Aurélia Guilherme – Quando não há tratamento correto, como é a evolução do problema até o seu estado mais agravado?

Rômulo Gustavo Pereira – A evolução é muito variável e individual. Em alguns casos, as feridas no nas paredes do esôfago, podem levar a anemia, por perda de sangue e possível complicação do caso, com estenoses (estreitamentos), úlceras e até câncer de esôfago. Um problema muito comum que ocorre, é o uso indiscriminado de medicamentos, muitas vezes, sem que haja, até mesmo, um diagnóstico determinado. Acontece que, as medicações, muitas vezes, aliviam os sintomas, mas nem sempre cicatrizam as lesões que podem existir no esôfago. São essas lesões que levam às complicações.

Aurélia Guilherme – O que é esôfago de Barret?

Rômulo Gustavo Pereira – Esôfago de Barret é uma alteração nas células do esôfago, em pessoas portadores de doença do refluxo de longa duração (anos e até décadas) e mais graves. Como uma forma de mecanismo de defesa do corpo, essas células se transformam, até se tornarem semelhantes às do intestino, que são mas resistentes ao conteúdo gástrico, num processo chamado de metaplasia. Essa metaplasia, se não tratada, pode, em alguns casos, evoluir para displasia e, depois, até para neoplasia (câncer) de esôfago, principalmente quando são lesões mais extensas.

Aurélia Guilherme – O que podemos fazer para evitar que ocorra o refluxo?

Rômulo Gustavo Pereira – Chamamos a isso de medidas não medicamentosas. Um adequado controle de peso é fundamental, pois a obesidade é um forte fator de risco para a doença. Além disso, a educação alimentar, quanto ao fracionamento das refeições é interessante; comer em menores quantidades; diminuir o consumo de alimentos gordurosos, frituras, condimentos fortes, bebidas gaseificadas, cítricos entre outros e, é claro, NÃO FUMAR! Essas são medidas bem eficazes!

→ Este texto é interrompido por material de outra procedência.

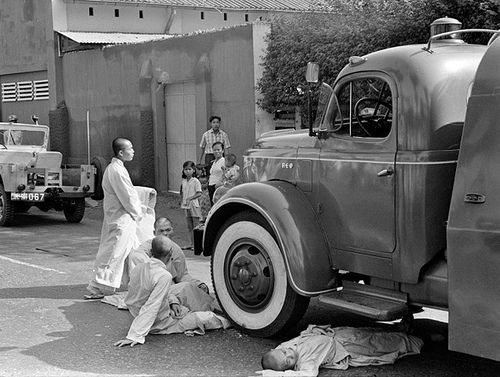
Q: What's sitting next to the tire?
A: Two men.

Aurélia Guilherme – O excesso de gordura entre as vísceras seria um fator agravante, uma vez que isso favorece a pressão entre os órgãos abdominais, aumentando a compressão do estômago?

Rômulo Gustavo Pereira – Sim. Esse seria o princípio pelo qual o obesidade piora o refluxo, devendo, portanto, o portador da doença, manter o peso dentro da normalidade. Situação semelhante de compressão do estômago, mas não por excesso de gordura, ocorre também em gestantes, situação em que também é mais comum, a frequência de sintomas do refluxo.

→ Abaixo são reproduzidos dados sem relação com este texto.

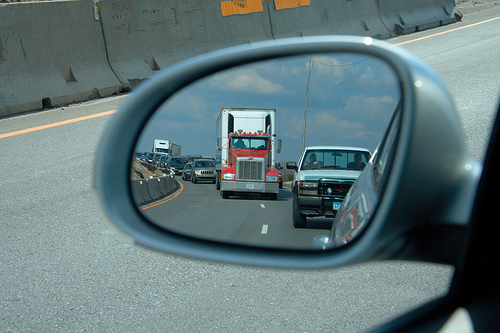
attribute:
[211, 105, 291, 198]
semi — red, white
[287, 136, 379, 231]
car — white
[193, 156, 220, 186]
car — gold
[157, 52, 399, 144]
sky — blue, cloudy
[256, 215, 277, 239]
stripes — white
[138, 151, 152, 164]
car — gray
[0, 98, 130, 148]
line — yellow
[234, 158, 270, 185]
grill — silver, metal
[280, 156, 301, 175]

Aurélia Guilherme – Como se identifica de forma conclusiva o Refluxo Gastroesofágico?

Rômulo Gustavo Pereira – O diagnóstico é principalmente clínico. Os exames complementares servem para confirmar (ou não) o diagnóstico e para pesquisa de complicações, como a esofagite. Os exames, usados para esses casos, são a endoscopia digestiva alta, a manometria e a pHmetria do esôfago, além de exames radiológicos e cintilográficos.

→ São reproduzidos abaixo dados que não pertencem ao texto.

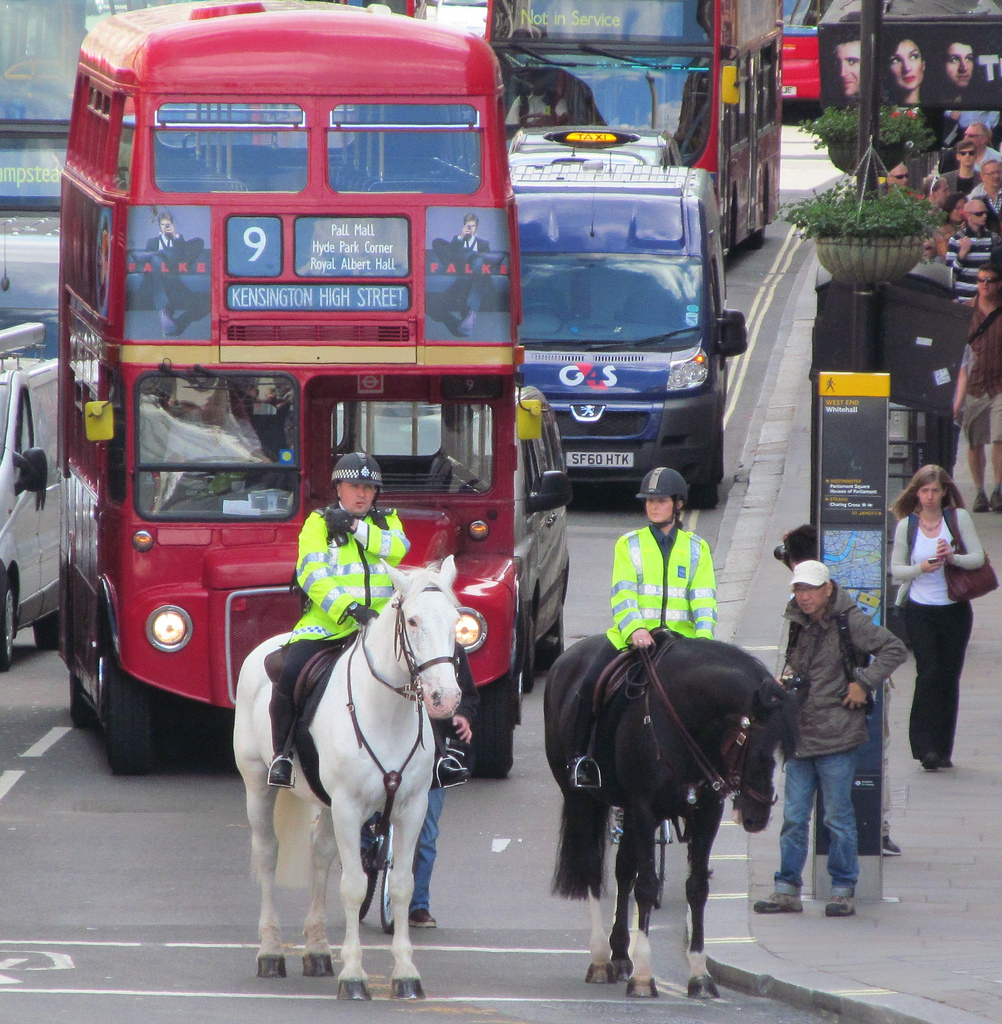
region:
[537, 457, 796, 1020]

Aurélia Guilherme – O que fazer, se o paciente não responde ao tratamento?

Rômulo Gustavo Pereira – Primeiro, ajustar doses de medicamentos, ou mesmo, trocar a medicação em uso. Hoje, existem muitos medicamentos potentes e eficazes no tratamento da doença. Já, aquelas pessoas que não respondem à uma dose adequada, o diagnóstico de doença do refluxo fica menos provável, devendo-se considerar a investigação de outras causas para as queixas apresentadas.


Aurélia Guilherme – O problema pode voltar? Não há cura?

Rômulo Gustavo Pereira – Trata-se de uma doença crônica. Não existe uma cura, mas sim, o controle desta. Na maioria das pessoas, os casos são de leve intensidade; medidas não medicamentosas, como controle de peso e abstenção do tabagismo são suficientes, com uso eventual de medicação para aliviar sintomas. Porém, há casos mais graves que necessitam do uso contínuo de medicação, ou de, até mesmo, uma intervenção cirúrgica.

Aurélia Guilherme – Quais são as orientações e dicas para prevenir problemas no estômago?

Rômulo Gustavo Pereira – Não diria para o estômago, nem para o aparelho digestivo, mas sim, para a saúde, como um todo. Tenha sempre uma alimentação saudável e equilibrada, faça uma atividade física regular, não fume, nem beba em excesso.